For my setup eth1 is a secondary interface on the local LAN, 10.0.0.4, given that eth0 is the external interface the default gateway set in /etc/sysconfig/network points out that way..
I had added a line into route-eth1 defining a static route for the same LAN as eth1 is already in as I am getting the odd issue with a vpn session in not getting traffic back, despite getting assigned an IP in the same range. But after adding the route i was getting the "RTNETLINK answers: File exists". No route had been added showing the gateway 10.1.0.254 so i removed the line/route and hey presto, no error message.
You can always click the little scales under MensaWater's name to give him Rep for the post ;-)
Well you learn something every day! That's what I did, and thanks for that tip too
wrt the error, I got the error on a CentOS box where I bonded a couple of NICs. The error was on bond0 when I did a:
# service network restart
What got me is that I've done this dozens of times and this was the only time I received the error - everything looked fine (ifconfig) and everything worked.
So then, I restarted the network again and no error. All was well in syslog too, so I still don't know what caused the error, but at least I know why it might occur if it happens again, and what I might do to alleviate the error.
The problem with what you did Predatorian is that is not persistent. That is to say while it set the IP for your current session it will go away next time you restart networking (e.g. when you reboot).
The reason I did the methodology originally written was to insure it was persistent.
Yea, I should have specified what I was using it for.
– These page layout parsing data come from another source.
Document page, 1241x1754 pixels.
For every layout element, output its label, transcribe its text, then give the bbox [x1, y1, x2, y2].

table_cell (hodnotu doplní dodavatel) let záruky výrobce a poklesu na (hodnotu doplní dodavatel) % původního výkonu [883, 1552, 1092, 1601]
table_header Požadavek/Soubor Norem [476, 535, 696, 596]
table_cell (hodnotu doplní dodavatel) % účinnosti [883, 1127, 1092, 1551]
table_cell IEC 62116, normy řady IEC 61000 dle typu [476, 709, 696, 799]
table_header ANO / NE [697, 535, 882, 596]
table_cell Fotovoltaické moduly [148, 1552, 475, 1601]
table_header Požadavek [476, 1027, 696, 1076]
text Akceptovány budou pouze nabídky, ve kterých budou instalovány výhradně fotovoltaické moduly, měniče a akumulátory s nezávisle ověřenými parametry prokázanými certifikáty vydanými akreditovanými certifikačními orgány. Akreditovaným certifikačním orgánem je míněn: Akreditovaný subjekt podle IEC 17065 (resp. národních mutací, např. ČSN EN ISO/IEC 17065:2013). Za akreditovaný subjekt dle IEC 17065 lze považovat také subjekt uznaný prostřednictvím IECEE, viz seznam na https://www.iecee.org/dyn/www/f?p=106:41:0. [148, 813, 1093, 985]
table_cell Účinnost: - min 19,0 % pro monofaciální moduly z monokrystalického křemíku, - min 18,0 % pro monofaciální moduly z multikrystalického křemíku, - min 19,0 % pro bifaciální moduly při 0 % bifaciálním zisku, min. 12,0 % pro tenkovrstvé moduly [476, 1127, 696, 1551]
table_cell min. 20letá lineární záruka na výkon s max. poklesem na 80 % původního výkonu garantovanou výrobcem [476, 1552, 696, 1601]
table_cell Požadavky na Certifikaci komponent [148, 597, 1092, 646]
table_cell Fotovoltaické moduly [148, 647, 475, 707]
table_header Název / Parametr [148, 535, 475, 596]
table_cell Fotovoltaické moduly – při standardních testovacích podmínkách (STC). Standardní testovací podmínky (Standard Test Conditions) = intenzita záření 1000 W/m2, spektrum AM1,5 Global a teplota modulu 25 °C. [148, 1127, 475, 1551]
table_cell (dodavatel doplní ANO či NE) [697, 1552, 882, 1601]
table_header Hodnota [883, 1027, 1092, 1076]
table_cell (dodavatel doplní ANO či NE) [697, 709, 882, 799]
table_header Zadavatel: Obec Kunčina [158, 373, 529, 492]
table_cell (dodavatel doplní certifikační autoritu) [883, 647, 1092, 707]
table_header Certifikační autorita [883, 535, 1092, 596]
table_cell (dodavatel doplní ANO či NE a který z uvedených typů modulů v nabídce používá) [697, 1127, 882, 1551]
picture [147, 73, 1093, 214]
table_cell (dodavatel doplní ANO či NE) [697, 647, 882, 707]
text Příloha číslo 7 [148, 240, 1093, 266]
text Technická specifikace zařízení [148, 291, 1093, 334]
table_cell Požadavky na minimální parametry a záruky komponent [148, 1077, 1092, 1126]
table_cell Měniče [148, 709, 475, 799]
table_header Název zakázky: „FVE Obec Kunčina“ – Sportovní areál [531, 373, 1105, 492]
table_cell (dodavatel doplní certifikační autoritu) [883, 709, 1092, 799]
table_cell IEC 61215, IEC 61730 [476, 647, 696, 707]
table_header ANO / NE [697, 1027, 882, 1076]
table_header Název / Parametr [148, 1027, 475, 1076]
I was trying to make an HA Cluster with Zabbix using FreeHA. I wanted it to be able to come up with my HA program, and if the system stopped, or restarted, then my cluster would pick up the VIP, and run normally.
The above solution didn't help me. It turns out that "RTNETLINK answers: File exists" can mask a number of different root causes. If you run "ifup <INTERFACE>" you should get a better error message.
In my case, the root cause of this message was another host on my network that had the same IP address. Easy to rectify, once I know what the heck was actually going on. That's a terrible error message.
1.) That post didn't exist 5 years ago when I first posted here.
2.) That post requires a login to the RedHat site to see the full detail. If you were seeing the message on CentOS, Scientific Linux or another RHEL derivative you probably don't have an account with RedHat.
3.) That post doesn't actually include a "workaround". It just explains the error can occur due to DHCP config (which I don't use in my environment by the way so wouldn't have explained the one I saw) and says the error can safely be ignored. My original post tells you how you can get rid of the error rather than saying it should be ignored.